Jakarta, IDN Times - Setara Institute menyentil sikap Kejaksaan Agung yang cenderung defensif dalam menghadapi upaya penegakan hukum yang dilakukan oleh kepolisian. Sikap defensif itu tercermin dari imbauan kepada masyarakat tidak membangun opini dari aktivitas penggeledahan yang dilakukan oleh polisi di 13 lokasi. Alih-alih bersikap defensif, Kejaksaan Agung seharusnya menunjukkan komitmen untuk bersikap transparansi dan mengedepankan akuntabilitas.
"Bukan justru mengambil posisi defensif yang berpotensi menggerus kepercayaan publik," ungkap Ketua Dewan Nasional Setara Institute, Hendardi, di dalam keterangan pada Jumat (10/7/2026).

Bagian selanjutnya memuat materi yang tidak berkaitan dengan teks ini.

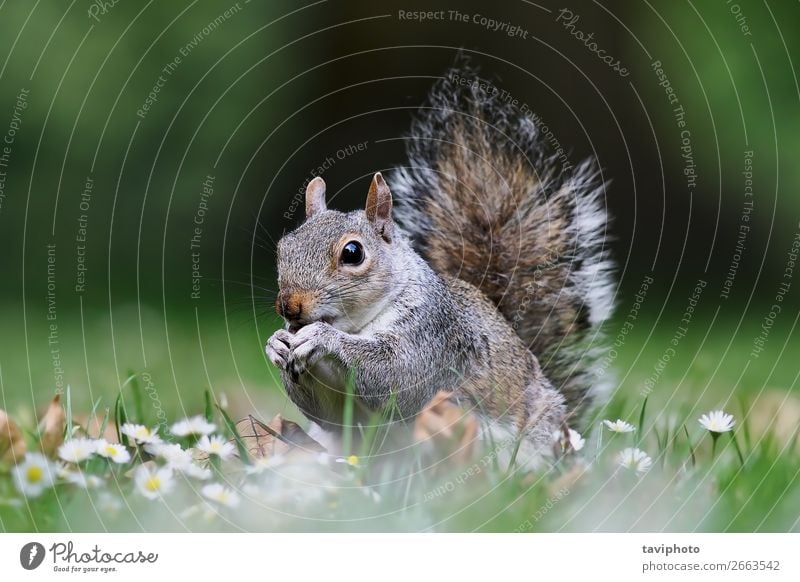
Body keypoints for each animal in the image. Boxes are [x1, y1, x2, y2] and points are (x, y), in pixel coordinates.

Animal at [268, 67, 612, 460]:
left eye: (353, 253)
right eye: (283, 247)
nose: (289, 306)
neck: (358, 324)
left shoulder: (434, 336)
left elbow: (396, 375)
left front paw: (322, 337)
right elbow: (330, 413)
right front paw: (276, 344)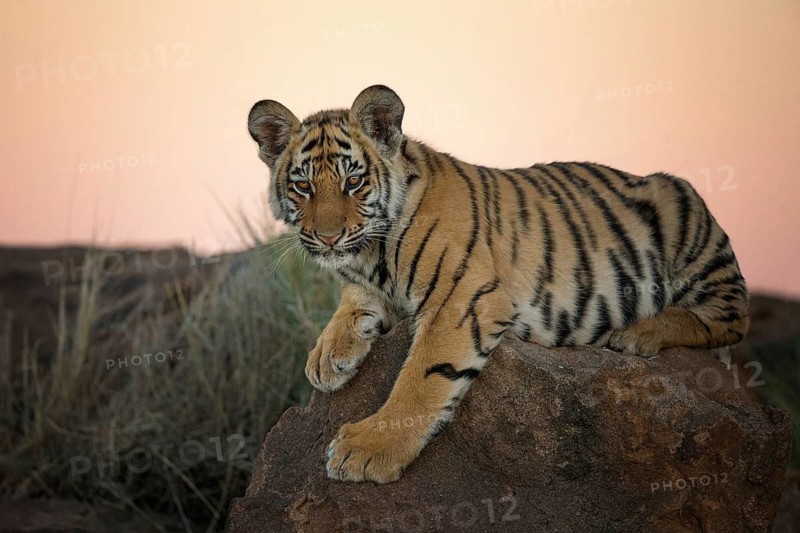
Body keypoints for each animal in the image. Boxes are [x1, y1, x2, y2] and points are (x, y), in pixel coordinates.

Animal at [247, 85, 749, 484]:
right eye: (303, 187)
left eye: (353, 181)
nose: (329, 237)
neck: (374, 254)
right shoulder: (372, 283)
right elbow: (352, 305)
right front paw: (326, 358)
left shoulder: (459, 299)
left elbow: (419, 380)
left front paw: (366, 450)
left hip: (686, 221)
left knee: (730, 319)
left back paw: (636, 334)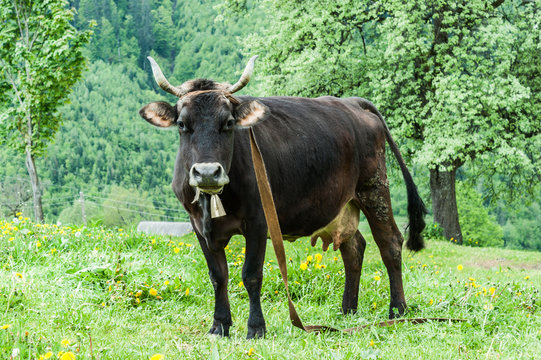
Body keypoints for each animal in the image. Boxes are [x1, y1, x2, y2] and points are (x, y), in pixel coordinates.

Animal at [139, 55, 426, 338]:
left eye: (229, 123)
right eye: (182, 124)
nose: (207, 172)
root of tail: (351, 102)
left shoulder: (258, 220)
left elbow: (251, 274)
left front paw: (256, 328)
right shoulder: (197, 224)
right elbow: (218, 275)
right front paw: (219, 325)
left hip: (374, 187)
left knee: (389, 242)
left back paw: (397, 310)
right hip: (342, 203)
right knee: (353, 247)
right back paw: (347, 311)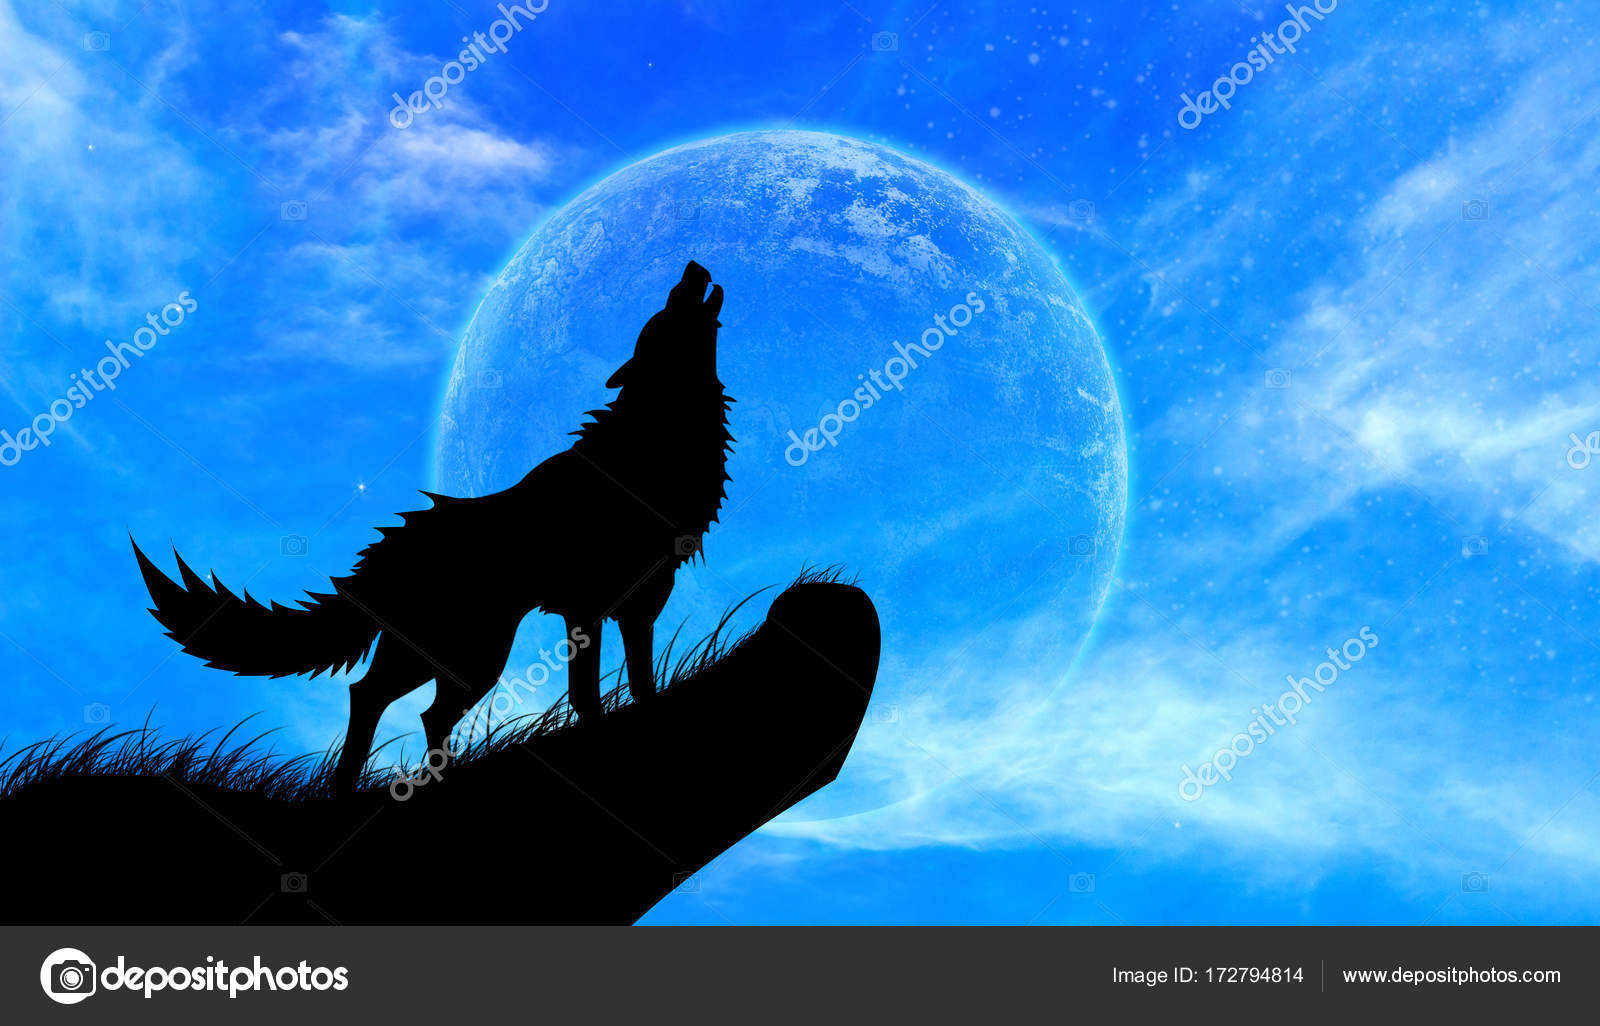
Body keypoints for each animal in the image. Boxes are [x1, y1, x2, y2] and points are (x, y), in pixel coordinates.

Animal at [133, 261, 734, 792]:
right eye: (665, 311)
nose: (692, 265)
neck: (647, 446)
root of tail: (382, 553)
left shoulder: (643, 601)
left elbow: (642, 681)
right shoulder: (586, 608)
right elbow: (588, 694)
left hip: (443, 655)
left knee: (390, 701)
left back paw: (370, 787)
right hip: (473, 652)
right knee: (397, 704)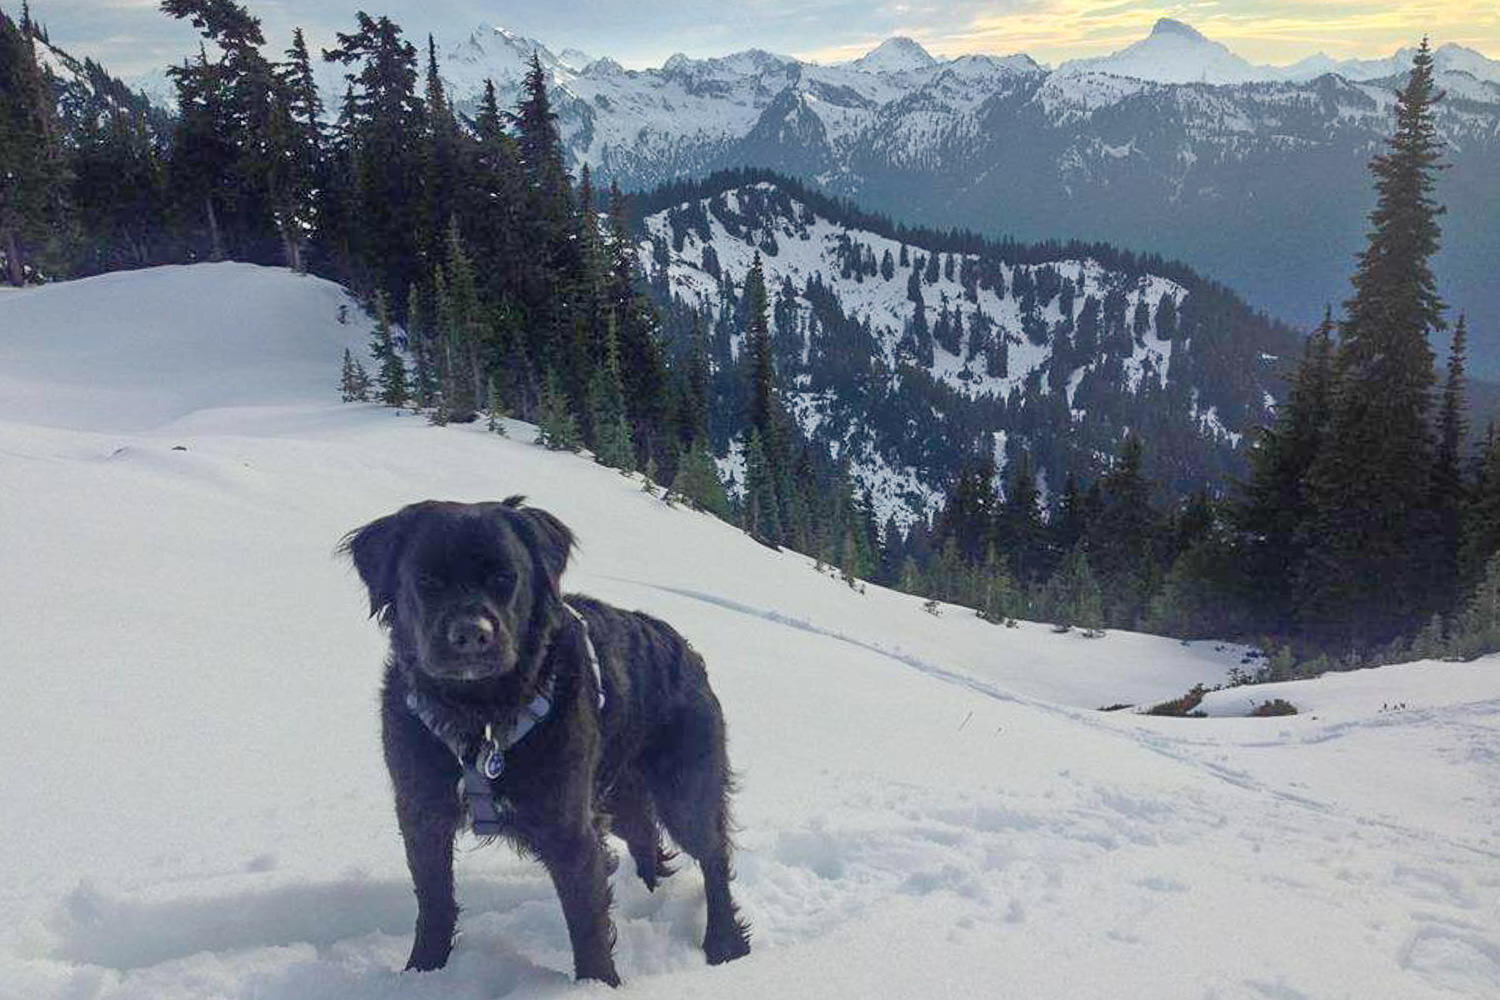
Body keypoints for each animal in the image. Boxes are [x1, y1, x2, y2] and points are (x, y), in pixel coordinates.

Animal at [342, 500, 750, 983]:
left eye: (505, 577)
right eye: (427, 580)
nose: (471, 634)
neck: (479, 718)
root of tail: (683, 648)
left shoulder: (568, 826)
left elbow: (588, 923)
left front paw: (597, 986)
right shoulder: (422, 812)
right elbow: (434, 901)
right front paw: (423, 974)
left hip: (685, 790)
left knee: (713, 856)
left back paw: (724, 944)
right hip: (621, 796)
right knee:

Apalagi Kejaksaan Agung diduga ikut menyeret TNI dengan tujuan untuk menghambat proses penyidikan. Hal itu terlihat ketika sejumlah personel TNI mendatangi markas Polda Metro Jaya pada Kamis dini hari, 9 Juli 2026. Meskipun hal itu dibantah oleh Mabes TNI.
Ia juga menyebut, Kejaksaan Agung tak seharusnya berlindung di balik asas praduga tak bersalah untuk menghindari pertanggungjawaban publik. Asas itu merupakan prinsip yang melindungi hak setiap orang dalam proses peradilan bukan tameng institusional untuk menolak kritik atau menghindari pengawasan masyarakat.
"Menggunakan asas tersebut sebagai alasan untuk membungkam pertanyaan publik merupakan penyimpangan terhadap makna negara hukum," tutur dia.
Justru, kata Hendardi, dalam perkara yang melibatkan pejabat tinggi penegak hukum, standar akuntabilitas yang diterapkan wajib lebih tinggi daripada perkara biasa. Sebab, sudah menyangkut integritas lembaga yang menjadi salah satu pilar utama penegakan hukum.